A curious addendum to the case of Gilles de Rais comes from the once respected – though now largely discredited – research of Dr Margaret Murray. In her book 'The Witch Cult in Western Europe', originally published in 1921, she comes to the conclusion that Gilles (and Joan of Arc) were members of a Dianic cult devoted to the Roman lunar deity Diana, the virgin huntress. Murray claimed that this explained why none of her erstwhile supporters (including de Rais) stepped in to halt Joan's death. She was chosen, or chose to be, a martyr to her cause, and her death was celebrated as a sacrifice to the Old Religion. It has to be said that this stretches the bounds of probability a little too far than most people would care to take it, and there is no evidence that either Gilles – who longed to be a priest – or Joan – with her ecstatic visions of being God's chosen vessel for France's salvation – were involved in anything that modern followers of the Old Religion would care to relate to. The matter of Joan's early demonisation, painting her as a promiscuous harlot, hardly bears out the notion that she was a worthy sacrifice to a virgin goddess, and de Rais' notorious sexuality makes a mockery of this idea too!

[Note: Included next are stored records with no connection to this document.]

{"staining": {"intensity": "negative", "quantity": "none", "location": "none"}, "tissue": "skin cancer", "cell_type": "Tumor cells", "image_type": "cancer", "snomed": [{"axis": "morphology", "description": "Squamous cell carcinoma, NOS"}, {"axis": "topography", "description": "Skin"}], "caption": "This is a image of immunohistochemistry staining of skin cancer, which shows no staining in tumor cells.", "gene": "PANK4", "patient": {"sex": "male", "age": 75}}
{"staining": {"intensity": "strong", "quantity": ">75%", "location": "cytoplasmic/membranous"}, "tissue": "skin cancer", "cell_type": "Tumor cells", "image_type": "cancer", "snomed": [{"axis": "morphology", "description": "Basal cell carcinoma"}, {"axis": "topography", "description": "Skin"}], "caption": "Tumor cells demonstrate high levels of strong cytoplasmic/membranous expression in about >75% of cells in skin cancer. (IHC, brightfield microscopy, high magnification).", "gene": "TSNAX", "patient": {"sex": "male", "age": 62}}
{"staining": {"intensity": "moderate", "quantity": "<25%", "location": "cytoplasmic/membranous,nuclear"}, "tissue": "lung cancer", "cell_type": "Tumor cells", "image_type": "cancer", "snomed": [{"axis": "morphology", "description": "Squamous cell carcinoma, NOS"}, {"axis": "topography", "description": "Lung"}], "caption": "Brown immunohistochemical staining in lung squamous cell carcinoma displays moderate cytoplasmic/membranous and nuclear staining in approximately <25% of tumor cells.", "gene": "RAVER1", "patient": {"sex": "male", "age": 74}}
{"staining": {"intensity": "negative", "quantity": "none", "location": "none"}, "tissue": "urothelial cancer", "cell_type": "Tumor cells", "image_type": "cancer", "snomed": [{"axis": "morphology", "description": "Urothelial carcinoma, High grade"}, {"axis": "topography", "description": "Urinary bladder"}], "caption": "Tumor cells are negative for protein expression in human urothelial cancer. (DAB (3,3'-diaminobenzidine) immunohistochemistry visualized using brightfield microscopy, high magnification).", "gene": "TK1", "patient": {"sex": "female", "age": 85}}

Ironically though most writers on the subject since that time have, de Rais never explicitly mixed his alchemical leanings with his slaughter of children, and it is a mistake to see the two things as intrinsically linked. Whilst he did apparently allow his diabolical priest Prelati to use the limbs of his victims in magickal rites, Gilles himself never apparently believed that killing children and bathing in their blood would provide him with magickal answers to his problems, or bring him closer to God. He committed his murders because of his desire to emulate the Caesars of Ancient Rome, and indulged in black magick purely as a means of raising his finances. He violently asserted that despite his crimes he had never once been tempted to sell his soul to the Devil. For such small mercies, we should, perhaps, all be eternally grateful!